6. If you’re bent on reading another book about one heck of a bad marriage, go for A.S.A. Harrison’s The Silent Wife
Amy Dunne is more than meets the eye — and while we know that early in the novel, we don't fully understand just how twisty Gone Girl goes until about halfway through. Harrison works in the opposite way, making it clear from the first chapter that said silent wife Jodi will kill her husband Todd by the book's end, putting the pleasure and tension on finding out both how and why that will happen.
7. If you’d like to get sucked into another novel that swiftly and satisfyingly switches perspectives, pick up Barbara Kingsolver’s The Poisonwood Bible
One of the strongest elements of Gone Girl is Flynn's canny ability to shift between perspectives at just the right time to reveal just the best stuff. Kingsolver does the same thing with her Poisonwood Bible, which flits between five female members of the Price family to tell a full story.

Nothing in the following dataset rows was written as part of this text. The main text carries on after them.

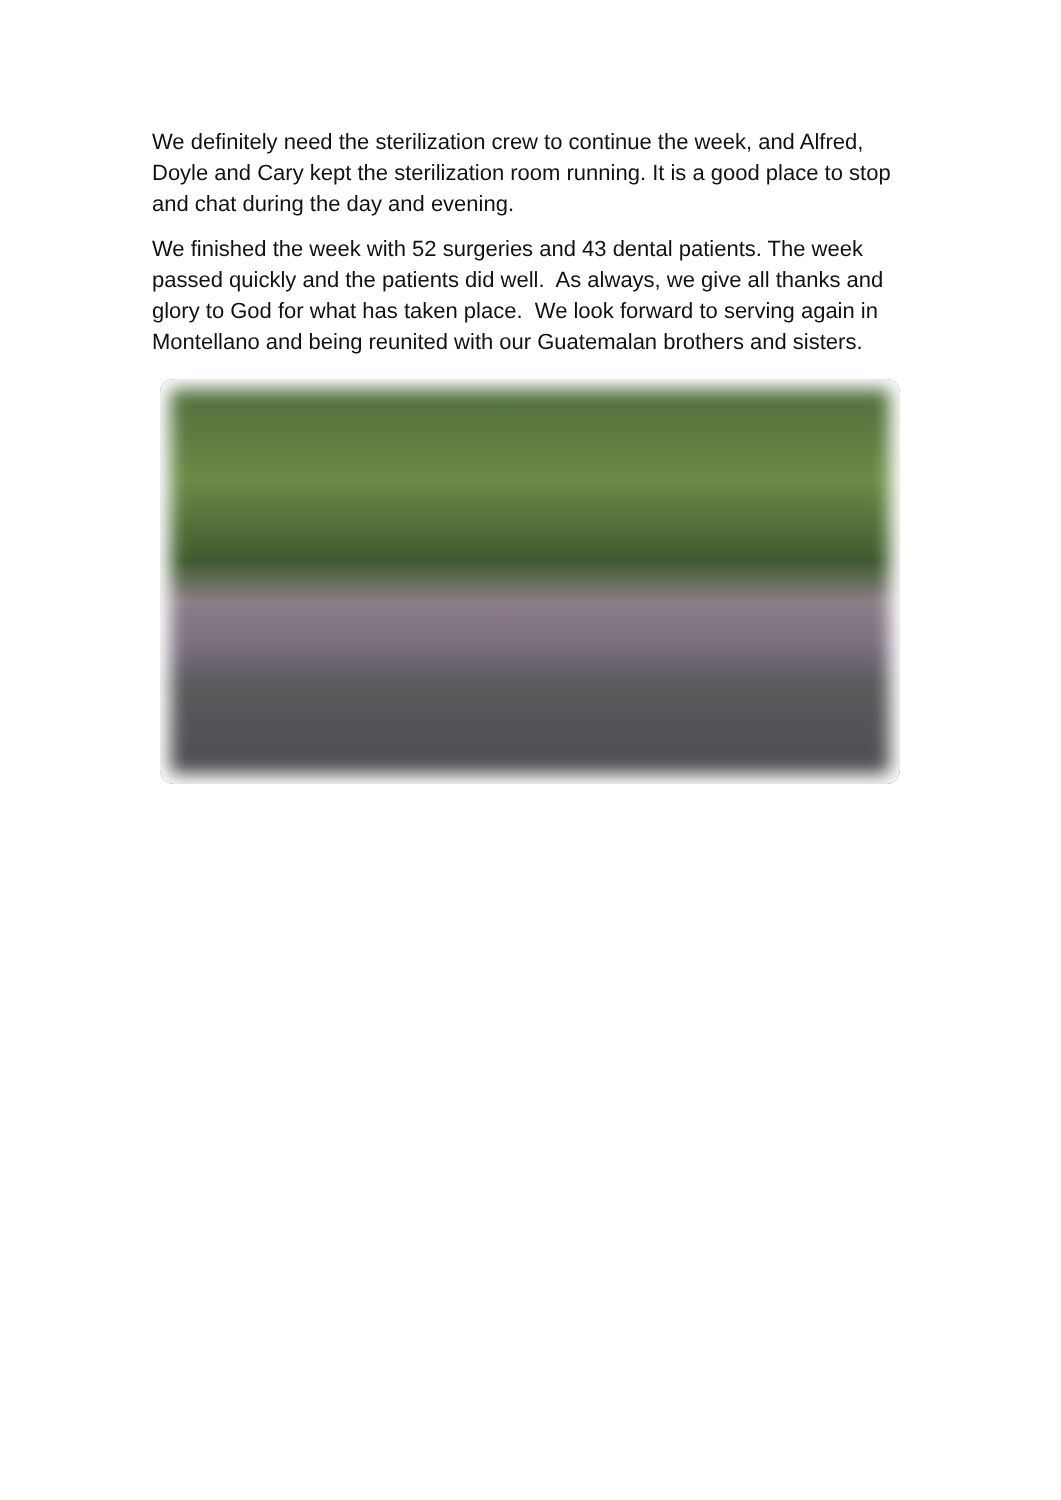We definitely need the sterilization crew to continue the week, and Alfred, Doyle and Cary kept the sterilization room running. It is a good place to stop and chat during the day and evening.
We finished the week with 52 surgeries and 43 dental patients. The week passed quickly and the patients did well. As always, we give all thanks and glory to God for what has taken place. We look forward to serving again in Montellano and being reunited with our Guatemalan brothers and sisters.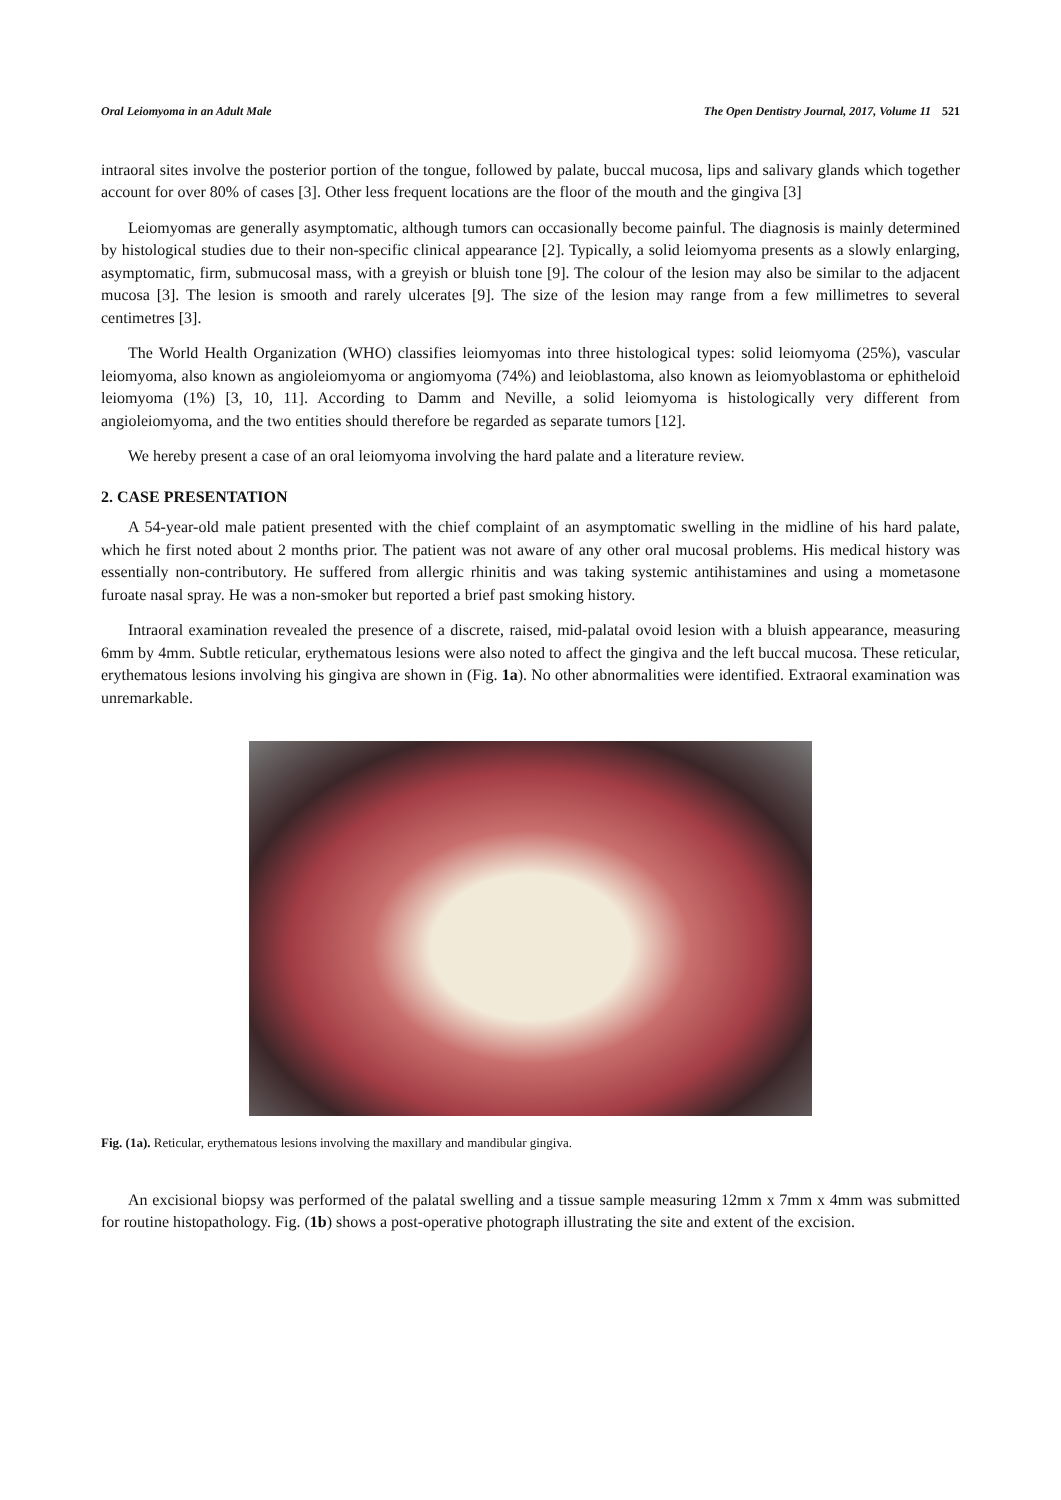Oral Leiomyoma in an Adult Male The Open Dentistry Journal, 2017, Volume 11 521
intraoral sites involve the posterior portion of the tongue, followed by palate, buccal mucosa, lips and salivary glands which together account for over 80% of cases [3]. Other less frequent locations are the floor of the mouth and the gingiva [3]
Leiomyomas are generally asymptomatic, although tumors can occasionally become painful. The diagnosis is mainly determined by histological studies due to their non-specific clinical appearance [2]. Typically, a solid leiomyoma presents as a slowly enlarging, asymptomatic, firm, submucosal mass, with a greyish or bluish tone [9]. The colour of the lesion may also be similar to the adjacent mucosa [3]. The lesion is smooth and rarely ulcerates [9]. The size of the lesion may range from a few millimetres to several centimetres [3].
The World Health Organization (WHO) classifies leiomyomas into three histological types: solid leiomyoma (25%), vascular leiomyoma, also known as angioleiomyoma or angiomyoma (74%) and leioblastoma, also known as leiomyoblastoma or ephitheloid leiomyoma (1%) [3, 10, 11]. According to Damm and Neville, a solid leiomyoma is histologically very different from angioleiomyoma, and the two entities should therefore be regarded as separate tumors [12].
We hereby present a case of an oral leiomyoma involving the hard palate and a literature review.
2. CASE PRESENTATION
A 54-year-old male patient presented with the chief complaint of an asymptomatic swelling in the midline of his hard palate, which he first noted about 2 months prior. The patient was not aware of any other oral mucosal problems. His medical history was essentially non-contributory. He suffered from allergic rhinitis and was taking systemic antihistamines and using a mometasone furoate nasal spray. He was a non-smoker but reported a brief past smoking history.
Intraoral examination revealed the presence of a discrete, raised, mid-palatal ovoid lesion with a bluish appearance, measuring 6mm by 4mm. Subtle reticular, erythematous lesions were also noted to affect the gingiva and the left buccal mucosa. These reticular, erythematous lesions involving his gingiva are shown in (Fig. 1a). No other abnormalities were identified. Extraoral examination was unremarkable.
Fig. (1a). Reticular, erythematous lesions involving the maxillary and mandibular gingiva.
An excisional biopsy was performed of the palatal swelling and a tissue sample measuring 12mm x 7mm x 4mm was submitted for routine histopathology. Fig. (1b) shows a post-operative photograph illustrating the site and extent of the excision.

8. and 9. If you want to dive deep into some more Flynn fiction, it's time for you to buy both Sharp Objects and Dark Places
It should go without saying that, if you liked Flynn's Gone Girl , you're probably the precise target audience for her previous novels, but both Sharp Objects and Dark Places come with a serious caveat: they're really, really twisted.
No, seriously — they're far darker and deeper than Gone Girl , the kind of novels that will keep you reading and then give you big-time nightmares after you finally manage to put them down. They're both stacked with Flynn's trademark zip and wit, but they also come with the type of emotional heft that Gone Girl only edges up against. However, if you've devoured Gone Girl and have fallen for Flynn's style, you're definitely ready to experience the twisted families at the heart of both Sharp Objects and Dark Places. Just maybe don't recommend these two to Flynn newbies — Gone Girl is the prescription for that particular need.